Dünya Barış Günü de insanlara artık anlamsız kavgalara, savaşlara son vermesini hatırlatmak için konulmuş ama ne yazar, ne savaş bitiyor ne de kan!!!
24 Şubat’ta başlayan Rusya-Ukrayna Savaşı bitmek bilmiyor. 10 milyon Ukraynalı yurtlarından edildi. Tahıl krizi, enerji krizi tüm dünyayı alt üst etti. Binlerce asker ve sivil hayatını kaybetti. Yaşlılar, çocuklar evlerinden edildi, bebekler babasız kaldı. Savaş uzaya da yandı. Rusya uluslararası istasyondan bile ayrıldı. Böyle bir ortamda dünya barışından söz edip, yazı yazmanın üzüntüsünü yaşıyorum.

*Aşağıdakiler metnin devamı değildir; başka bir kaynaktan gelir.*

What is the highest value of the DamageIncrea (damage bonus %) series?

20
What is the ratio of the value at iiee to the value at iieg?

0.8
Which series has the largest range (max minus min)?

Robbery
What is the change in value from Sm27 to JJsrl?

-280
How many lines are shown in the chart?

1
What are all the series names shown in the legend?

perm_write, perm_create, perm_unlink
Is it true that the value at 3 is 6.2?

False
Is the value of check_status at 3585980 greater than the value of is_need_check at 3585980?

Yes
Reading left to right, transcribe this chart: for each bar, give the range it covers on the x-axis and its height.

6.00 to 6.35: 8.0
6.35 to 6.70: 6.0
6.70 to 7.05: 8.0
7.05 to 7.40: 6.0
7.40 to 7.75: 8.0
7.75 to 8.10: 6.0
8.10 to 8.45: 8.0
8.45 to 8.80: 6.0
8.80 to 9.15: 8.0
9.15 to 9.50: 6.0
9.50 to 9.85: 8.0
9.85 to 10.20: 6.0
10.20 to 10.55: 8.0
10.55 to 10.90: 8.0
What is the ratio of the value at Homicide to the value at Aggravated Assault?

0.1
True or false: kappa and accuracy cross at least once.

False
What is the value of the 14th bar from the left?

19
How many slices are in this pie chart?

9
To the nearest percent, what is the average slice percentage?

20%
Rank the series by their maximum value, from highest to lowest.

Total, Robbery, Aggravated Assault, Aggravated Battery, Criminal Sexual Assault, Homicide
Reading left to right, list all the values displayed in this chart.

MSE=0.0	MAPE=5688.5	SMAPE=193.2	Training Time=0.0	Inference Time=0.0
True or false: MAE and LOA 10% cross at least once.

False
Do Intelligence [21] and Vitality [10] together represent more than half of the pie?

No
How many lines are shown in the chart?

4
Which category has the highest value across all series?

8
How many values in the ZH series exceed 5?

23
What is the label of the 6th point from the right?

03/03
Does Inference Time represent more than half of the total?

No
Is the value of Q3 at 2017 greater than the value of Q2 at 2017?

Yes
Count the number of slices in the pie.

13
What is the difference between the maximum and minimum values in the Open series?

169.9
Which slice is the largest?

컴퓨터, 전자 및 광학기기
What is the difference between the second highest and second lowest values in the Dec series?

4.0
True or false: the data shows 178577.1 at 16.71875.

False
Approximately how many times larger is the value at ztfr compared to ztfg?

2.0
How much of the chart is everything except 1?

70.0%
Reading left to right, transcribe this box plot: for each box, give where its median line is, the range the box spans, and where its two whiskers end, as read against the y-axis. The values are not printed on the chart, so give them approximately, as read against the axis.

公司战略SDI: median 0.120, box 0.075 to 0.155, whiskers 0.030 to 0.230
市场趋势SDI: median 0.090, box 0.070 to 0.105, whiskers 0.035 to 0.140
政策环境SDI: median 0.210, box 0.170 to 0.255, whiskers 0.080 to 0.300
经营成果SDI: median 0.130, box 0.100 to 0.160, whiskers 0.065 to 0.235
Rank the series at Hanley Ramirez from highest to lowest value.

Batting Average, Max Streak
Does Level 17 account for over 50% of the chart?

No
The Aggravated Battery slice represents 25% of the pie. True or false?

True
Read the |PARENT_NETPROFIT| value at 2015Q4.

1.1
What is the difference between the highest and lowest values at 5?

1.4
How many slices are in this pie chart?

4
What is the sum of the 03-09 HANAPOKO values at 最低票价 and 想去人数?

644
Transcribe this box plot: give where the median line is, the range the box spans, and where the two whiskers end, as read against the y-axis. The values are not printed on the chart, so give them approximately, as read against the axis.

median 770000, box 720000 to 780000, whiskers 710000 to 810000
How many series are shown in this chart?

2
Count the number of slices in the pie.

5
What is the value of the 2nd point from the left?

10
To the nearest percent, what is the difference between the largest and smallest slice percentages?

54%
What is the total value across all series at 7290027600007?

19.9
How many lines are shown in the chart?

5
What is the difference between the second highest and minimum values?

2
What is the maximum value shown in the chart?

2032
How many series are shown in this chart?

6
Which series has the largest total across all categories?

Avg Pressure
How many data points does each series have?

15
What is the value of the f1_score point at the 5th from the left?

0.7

1 Eylül Dünya Barış Günü idi. Birleşmiş Milletler Genel Kurulu, 1981’deki 57.Birleşiminde, “Genel Kurul’un açılış günü olan her Eylülün üçüncü salı gününü “Uluslararası Barış Günü” ilan etmiştir. Yıllar sonra Genel Kurul'un 7 Eylül 2001 tarih ve A/RES/55/282 sayılı kararı ile 21 Eylül'ü Barış Günü olarak kabul edilmiştir. Ama yine de 1 Eylül’ü, Dünya Barış Günü hafızama kazıdığım için yine yazı yazdım.
***
Sözde, “Dünya Barış Günü’nü kutluyoruz ama silahların, savaşın gölgesinde! Canını kurtarmak için ülkesinden kaçan, ağlayan, ölen binlerce insanın dramına tanık oluyoruz. Ne kadar anlamsız bir kutlama!
Öfkenin, gerginliğin, kargaşanın, şiddetin savaşın olmadığı bir yaşamı özlüyor, saygı ve hoşgörünün ön planda olduğu bir dünya düzenine kavuşmanın hayalini kuruyorum.
Günlerimiz, yıllarımız, ömrümüz barışçıl günlere kucak açsın. Evrenimizin barış ve huzur dolu yarınlara kavuşması dileğimle güzel günler dilerim.